- _Requirement_
Where in the listing does the word "CMDA" appear? Report each line that holds it.

- _Records supplied_
━━━━
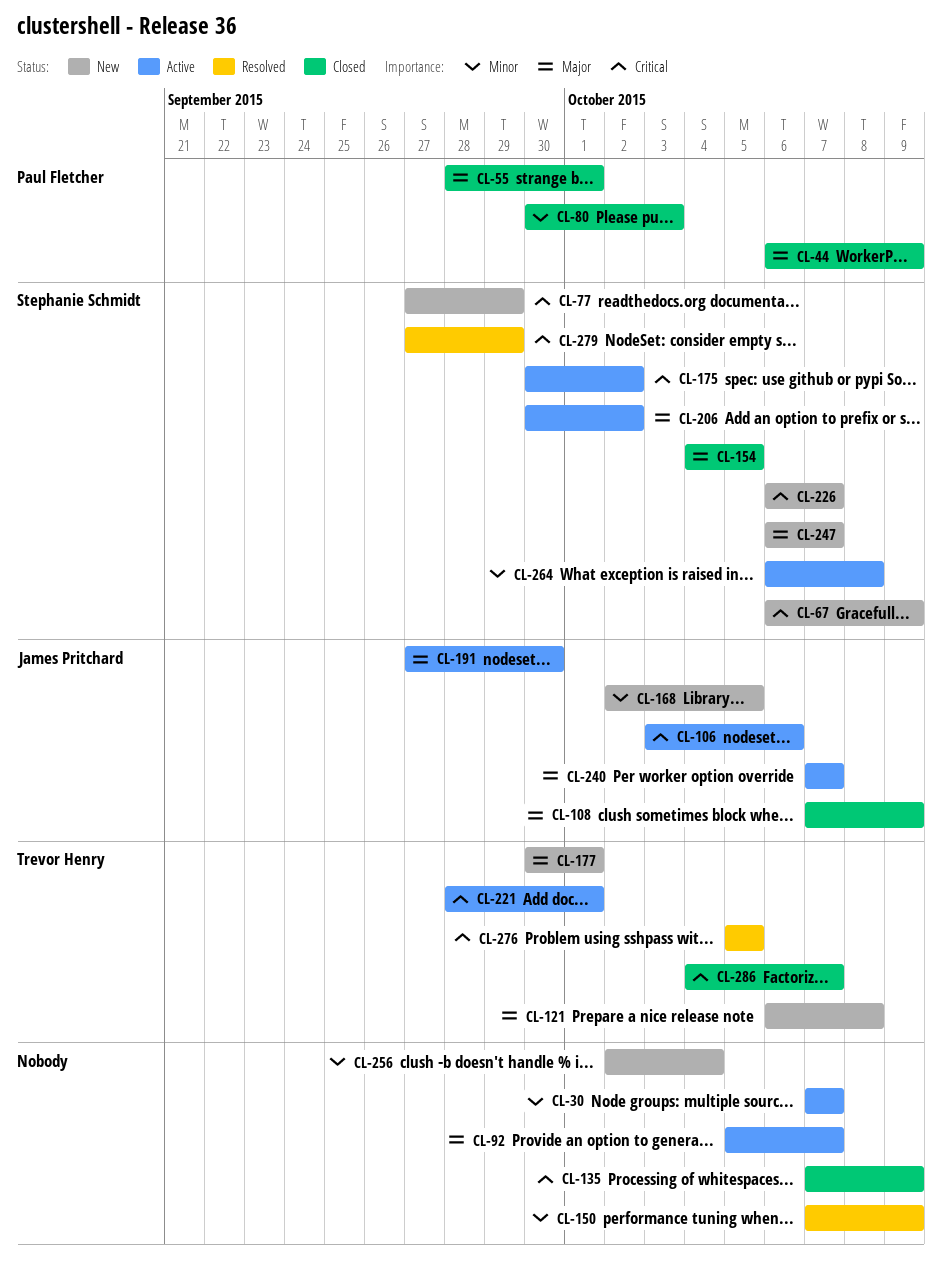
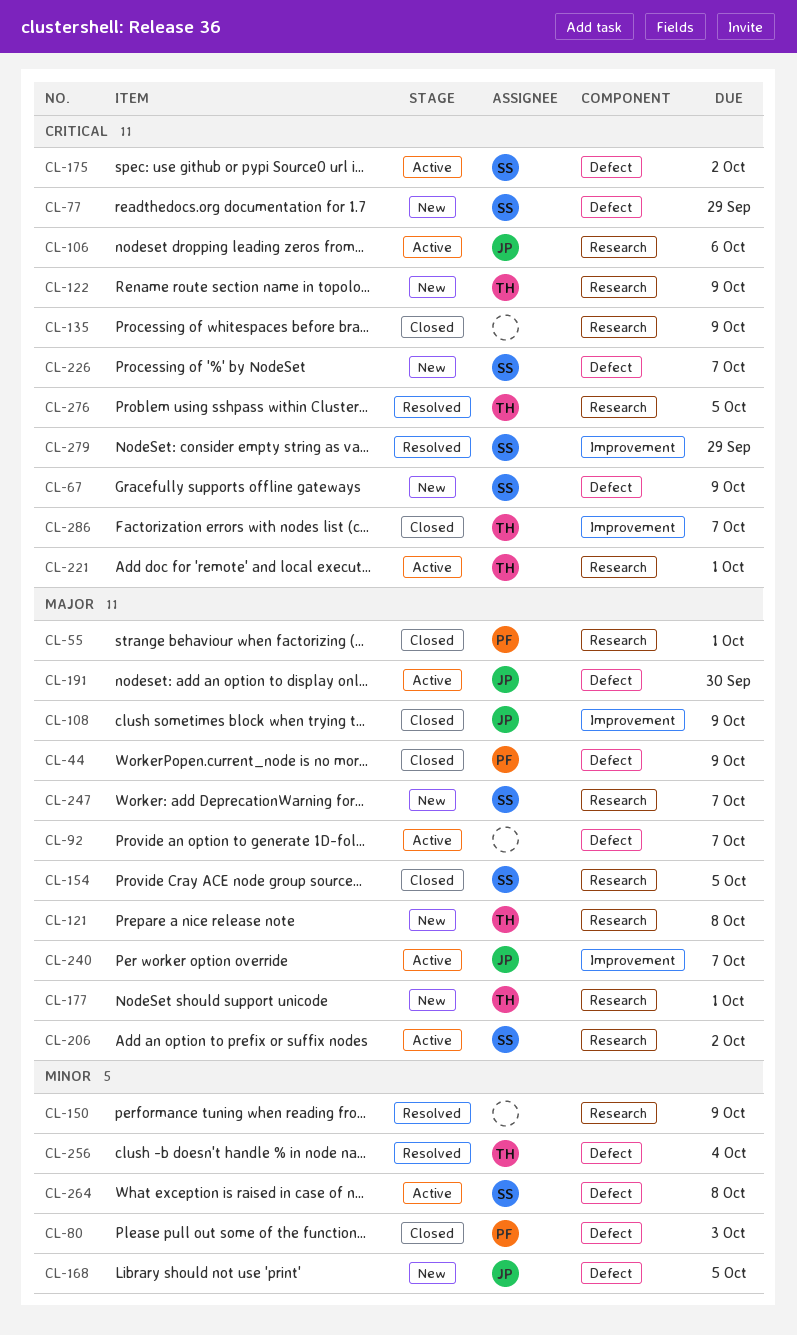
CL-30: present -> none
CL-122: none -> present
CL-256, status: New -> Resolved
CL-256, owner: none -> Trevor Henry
━━━━
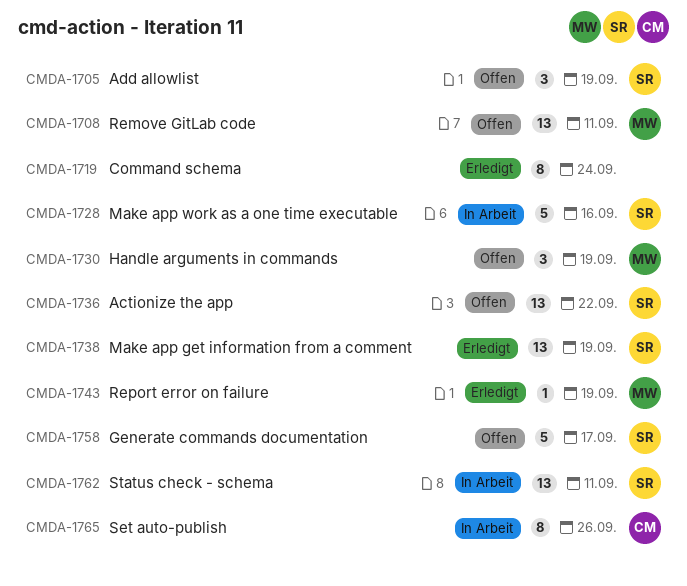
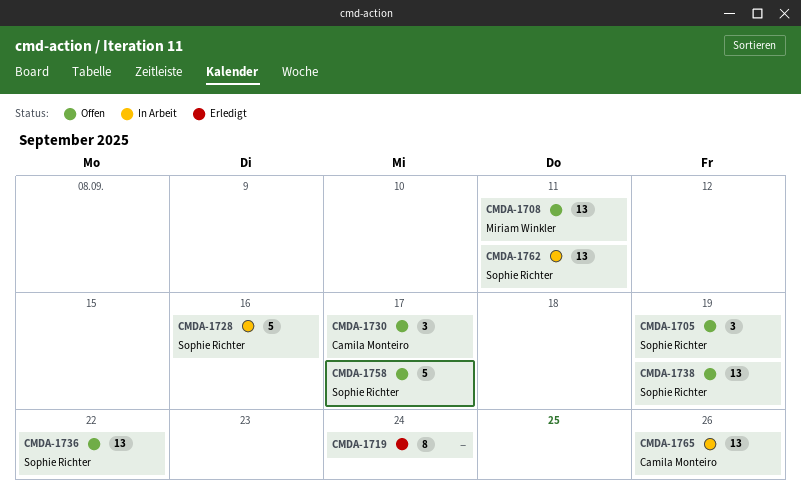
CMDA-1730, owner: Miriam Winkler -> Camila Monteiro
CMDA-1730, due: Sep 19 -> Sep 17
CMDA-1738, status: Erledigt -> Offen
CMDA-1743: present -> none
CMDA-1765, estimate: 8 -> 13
━━━━
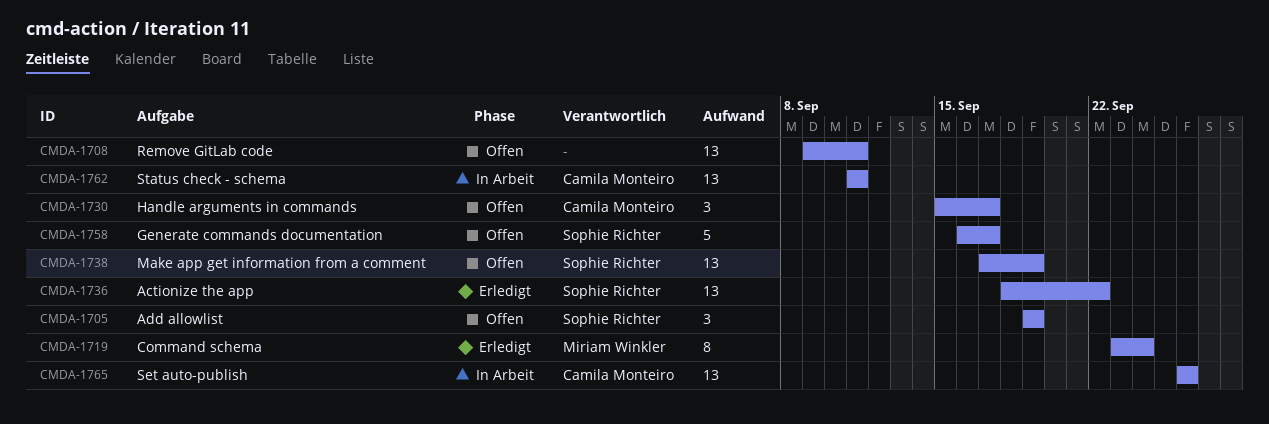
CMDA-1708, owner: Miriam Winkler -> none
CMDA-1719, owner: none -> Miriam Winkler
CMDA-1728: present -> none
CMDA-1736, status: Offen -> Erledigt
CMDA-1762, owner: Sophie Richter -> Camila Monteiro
━━━━
- _Response for this exercise_
CMDA-1730, owner: Miriam Winkler -> Camila Monteiro
CMDA-1730, due: Sep 19 -> Sep 17
CMDA-1738, status: Erledigt -> Offen
CMDA-1743: present -> none
CMDA-1765, estimate: 8 -> 13
CMDA-1708, owner: Miriam Winkler -> none
CMDA-1719, owner: none -> Miriam Winkler
CMDA-1728: present -> none
CMDA-1736, status: Offen -> Erledigt
CMDA-1762, owner: Sophie Richter -> Camila Monteiro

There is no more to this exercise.